═══ DATA EXTRACT
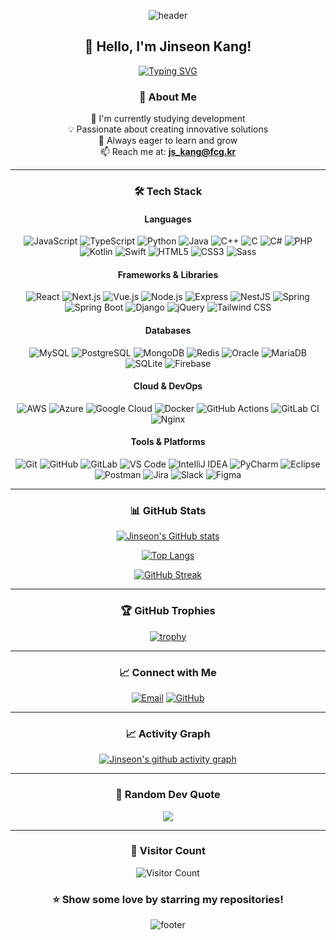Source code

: <div align="center">

![header](https://capsule-render.vercel.app/api?type=waving&color=gradient&customColorList=6,11,20&height=250&section=header&text=Welcome%20to%20jsKang's%20GitHub!&fontSize=50&animation=fadeIn&fontColor=fff)

## 👋 Hello, I'm Jinseon Kang!

[![Typing SVG](https://readme-typing-svg.demolab.com?font=Fira+Code&size=22&duration=3000&pause=1000&color=00C3FF&center=true&vCenter=true&width=435&lines=Full+Stack+Developer;Always+Learning+New+Things;Code+Enthusiast)](https://git.io/typing-svg)

### 💫 About Me

🌱 I'm currently studying development<br/>
💡 Passionate about creating innovative solutions<br/>
🎯 Always eager to learn and grow<br/>
📫 Reach me at: **js_kang@fcg.kr**

---

### 🛠️ Tech Stack

#### Languages
![JavaScript](https://img.shields.io/badge/JavaScript-F7DF1E?style=for-the-badge&logo=javascript&logoColor=black)
![TypeScript](https://img.shields.io/badge/TypeScript-3178C6?style=for-the-badge&logo=typescript&logoColor=white)
![Python](https://img.shields.io/badge/Python-3776AB?style=for-the-badge&logo=python&logoColor=white)
![Java](https://img.shields.io/badge/Java-ED8B00?style=for-the-badge&logo=openjdk&logoColor=white)
![C++](https://img.shields.io/badge/C++-00599C?style=for-the-badge&logo=cplusplus&logoColor=white)
![C](https://img.shields.io/badge/C-A8B9CC?style=for-the-badge&logo=c&logoColor=black)
![C#](https://img.shields.io/badge/C%23-239120?style=for-the-badge&logo=csharp&logoColor=white)
![PHP](https://img.shields.io/badge/PHP-777BB4?style=for-the-badge&logo=php&logoColor=white)
![Kotlin](https://img.shields.io/badge/Kotlin-7F52FF?style=for-the-badge&logo=kotlin&logoColor=white)
![Swift](https://img.shields.io/badge/Swift-FA7343?style=for-the-badge&logo=swift&logoColor=white)
![HTML5](https://img.shields.io/badge/HTML5-E34F26?style=for-the-badge&logo=html5&logoColor=white)
![CSS3](https://img.shields.io/badge/CSS3-1572B6?style=for-the-badge&logo=css3&logoColor=white)
![Sass](https://img.shields.io/badge/Sass-CC6699?style=for-the-badge&logo=sass&logoColor=white)

#### Frameworks & Libraries
![React](https://img.shields.io/badge/React-20232A?style=for-the-badge&logo=react&logoColor=61DAFB)
![Next.js](https://img.shields.io/badge/Next.js-000000?style=for-the-badge&logo=nextdotjs&logoColor=white)
![Vue.js](https://img.shields.io/badge/Vue.js-4FC08D?style=for-the-badge&logo=vuedotjs&logoColor=white)
![Node.js](https://img.shields.io/badge/Node.js-339933?style=for-the-badge&logo=nodedotjs&logoColor=white)
![Express](https://img.shields.io/badge/Express-000000?style=for-the-badge&logo=express&logoColor=white)
![NestJS](https://img.shields.io/badge/NestJS-E0234E?style=for-the-badge&logo=nestjs&logoColor=white)
![Spring](https://img.shields.io/badge/Spring-6DB33F?style=for-the-badge&logo=spring&logoColor=white)
![Spring Boot](https://img.shields.io/badge/Spring_Boot-6DB33F?style=for-the-badge&logo=springboot&logoColor=white)
![Django](https://img.shields.io/badge/Django-092E20?style=for-the-badge&logo=django&logoColor=white)
![jQuery](https://img.shields.io/badge/jQuery-0769AD?style=for-the-badge&logo=jquery&logoColor=white)
![Tailwind CSS](https://img.shields.io/badge/Tailwind_CSS-06B6D4?style=for-the-badge&logo=tailwindcss&logoColor=white)

#### Databases
![MySQL](https://img.shields.io/badge/MySQL-4479A1?style=for-the-badge&logo=mysql&logoColor=white)
![PostgreSQL](https://img.shields.io/badge/PostgreSQL-4169E1?style=for-the-badge&logo=postgresql&logoColor=white)
![MongoDB](https://img.shields.io/badge/MongoDB-47A248?style=for-the-badge&logo=mongodb&logoColor=white)
![Redis](https://img.shields.io/badge/Redis-DC382D?style=for-the-badge&logo=redis&logoColor=white)
![Oracle](https://img.shields.io/badge/Oracle-F80000?style=for-the-badge&logo=oracle&logoColor=white)
![MariaDB](https://img.shields.io/badge/MariaDB-003545?style=for-the-badge&logo=mariadb&logoColor=white)
![SQLite](https://img.shields.io/badge/SQLite-003B57?style=for-the-badge&logo=sqlite&logoColor=white)
![Firebase](https://img.shields.io/badge/Firebase-FFCA28?style=for-the-badge&logo=firebase&logoColor=black)

#### Cloud & DevOps
![AWS](https://img.shields.io/badge/AWS-232F3E?style=for-the-badge&logo=amazonaws&logoColor=white)
![Azure](https://img.shields.io/badge/Azure-0078D4?style=for-the-badge&logo=microsoftazure&logoColor=white)
![Google Cloud](https://img.shields.io/badge/Google_Cloud-4285F4?style=for-the-badge&logo=googlecloud&logoColor=white)
![Docker](https://img.shields.io/badge/Docker-2496ED?style=for-the-badge&logo=docker&logoColor=white)
![GitHub Actions](https://img.shields.io/badge/GitHub_Actions-2088FF?style=for-the-badge&logo=githubactions&logoColor=white)
![GitLab CI](https://img.shields.io/badge/GitLab_CI-FC6D26?style=for-the-badge&logo=gitlab&logoColor=white)
![Nginx](https://img.shields.io/badge/Nginx-009639?style=for-the-badge&logo=nginx&logoColor=white)

#### Tools & Platforms
![Git](https://img.shields.io/badge/Git-F05032?style=for-the-badge&logo=git&logoColor=white)
![GitHub](https://img.shields.io/badge/GitHub-181717?style=for-the-badge&logo=github&logoColor=white)
![GitLab](https://img.shields.io/badge/GitLab-FC6D26?style=for-the-badge&logo=gitlab&logoColor=white)
![VS Code](https://img.shields.io/badge/VS_Code-007ACC?style=for-the-badge&logo=visual-studio-code&logoColor=white)
![IntelliJ IDEA](https://img.shields.io/badge/IntelliJ_IDEA-000000?style=for-the-badge&logo=intellijidea&logoColor=white)
![PyCharm](https://img.shields.io/badge/PyCharm-000000?style=for-the-badge&logo=pycharm&logoColor=white)
![Eclipse](https://img.shields.io/badge/Eclipse-2C2255?style=for-the-badge&logo=eclipse&logoColor=white)
![Postman](https://img.shields.io/badge/Postman-FF6C37?style=for-the-badge&logo=postman&logoColor=white)
![Jira](https://img.shields.io/badge/Jira-0052CC?style=for-the-badge&logo=jira&logoColor=white)
![Slack](https://img.shields.io/badge/Slack-4A154B?style=for-the-badge&logo=slack&logoColor=white)
![Figma](https://img.shields.io/badge/Figma-F24E1E?style=for-the-badge&logo=figma&logoColor=white)

---

### 📊 GitHub Stats

<div align="center">
  
[![Jinseon's GitHub stats](https://github-readme-stats.vercel.app/api?username=jsKang-fcg&show_icons=true&theme=tokyonight&hide_border=true&bg_color=1a1b27&title_color=00c3ff&icon_color=00c3ff)](https://github.com/jsKang-fcg)

[![Top Langs](https://github-readme-stats.vercel.app/api/top-langs/?username=jsKang-fcg&layout=compact&theme=tokyonight&hide_border=true&bg_color=1a1b27&title_color=00c3ff)](https://github.com/jsKang-fcg)

[![GitHub Streak](https://streak-stats.demolab.com?user=jsKang-fcg&theme=tokyonight&hide_border=true&background=1a1b27&ring=00c3ff&fire=00c3ff&currStreakLabel=00c3ff)](https://git.io/streak-stats)

</div>

---

### 🏆 GitHub Trophies

[![trophy](https://github-profile-trophy.vercel.app/?username=jsKang-fcg&theme=tokyonight&no-frame=true&no-bg=true&column=7&margin-w=15&margin-h=15)](https://github.com/ryo-ma/github-profile-trophy)

---

### 📈 Connect with Me

[![Email](https://img.shields.io/badge/Email-js__kang@fcg.kr-00c3ff?style=for-the-badge&logo=gmail&logoColor=white)](mailto:js_kang@fcg.kr)
[![GitHub](https://img.shields.io/badge/GitHub-jsKang--fcg-181717?style=for-the-badge&logo=github&logoColor=white)](https://github.com/jsKang-fcg)

---

### 📈 Activity Graph

[![Jinseon's github activity graph](https://github-readme-activity-graph.vercel.app/graph?username=jsKang-fcg&theme=tokyo-night&hide_border=true&bg_color=1a1b27&color=00c3ff&line=00c3ff&point=ffffff)](https://github.com/ashutosh00710/github-readme-activity-graph)

---

### 💭 Random Dev Quote

![](https://quotes-github-readme.vercel.app/api?type=horizontal&theme=tokyonight)

---

<div align="center">
  
### 👀 Visitor Count

![Visitor Count](https://profile-counter.glitch.me/jsKang-fcg/count.svg)

### ⭐ Show some love by starring my repositories!

![footer](https://capsule-render.vercel.app/api?type=waving&color=gradient&customColorList=6,11,20&height=100&section=footer)

</div>
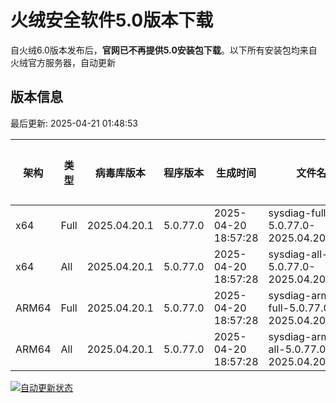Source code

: # 火绒安全软件5.0版本下载 

自火绒6.0版本发布后，**官网已不再提供5.0安装包下载**。以下所有安装包均来自火绒官方服务器，自动更新

<!-- TABLE_START -->

## 版本信息

最后更新: 2025-04-21 01:48:53

| 架构    | 类型   | 病毒库版本 | 程序版本  | 生成时间 | 文件名 | 大小 | 下载链接    |
|---------|-------|------------|----------|----------|--------|------|----------|
| x64     | Full | 2025.04.20.1 | 5.0.77.0 | 2025-04-20 18:57:28 | sysdiag-full-5.0.77.0-2025.04.20.1.exe | 28.24M | [下载](https://down-tencent.huorong.cn/sysdiag-full-5.0.77.0-2025.04.20.1.exe) |
| x64     | All  | 2025.04.20.1 | 5.0.77.0 | 2025-04-20 18:57:28 | sysdiag-all-5.0.77.0-2025.04.20.1.exe | 28.24M | [下载](https://down-tencent.huorong.cn/sysdiag-all-5.0.77.0-2025.04.20.1.exe) |
| ARM64   | Full | 2025.04.20.1 | 5.0.77.0 | 2025-04-20 18:57:28 | sysdiag-arm64-full-5.0.77.0-2025.04.20.1.exe | 27.95M | [下载](https://down-tencent.huorong.cn/sysdiag-arm64-full-5.0.77.0-2025.04.20.1.exe) |
| ARM64   | All  | 2025.04.20.1 | 5.0.77.0 | 2025-04-20 18:57:28 | sysdiag-arm64-all-5.0.77.0-2025.04.20.1.exe | 27.95M | [下载](https://down-tencent.huorong.cn/sysdiag-arm64-all-5.0.77.0-2025.04.20.1.exe) |

<!-- TABLE_END -->

[![自动更新状态](https://github.com/J54264/Huorong-Version/actions/workflows/update.yml/badge.svg)](https://github.com/J54264/Huorong-Version/actions)
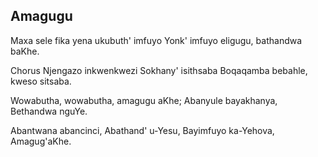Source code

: ## Amagugu

Maxa sele fika yena ukubuth' imfuyo
Yonk' imfuyo eligugu, bathandwa baKhe.

Chorus
Njengazo inkwenkwezi Sokhany' isithsaba
Boqaqamba bebahle, kweso sitsaba.

Wowabutha, wowabutha, amagugu aKhe;
Abanyule bayakhanya, Bethandwa nguYe.

Abantwana abancinci, Abathand' u-Yesu,
Bayimfuyo ka-Yehova, Amagug'aKhe.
══════
REQUIRED WORK
An exact copy of the lines above between the line holding "### 💫 About Me" and the line holding "#### Languages", inclusive, is the whole answer.

OUTPUT BELOW
### 💫 About Me

🌱 I'm currently studying development<br/>
💡 Passionate about creating innovative solutions<br/>
🎯 Always eager to learn and grow<br/>
📫 Reach me at: **js_kang@fcg.kr**

---

### 🛠️ Tech Stack

#### Languages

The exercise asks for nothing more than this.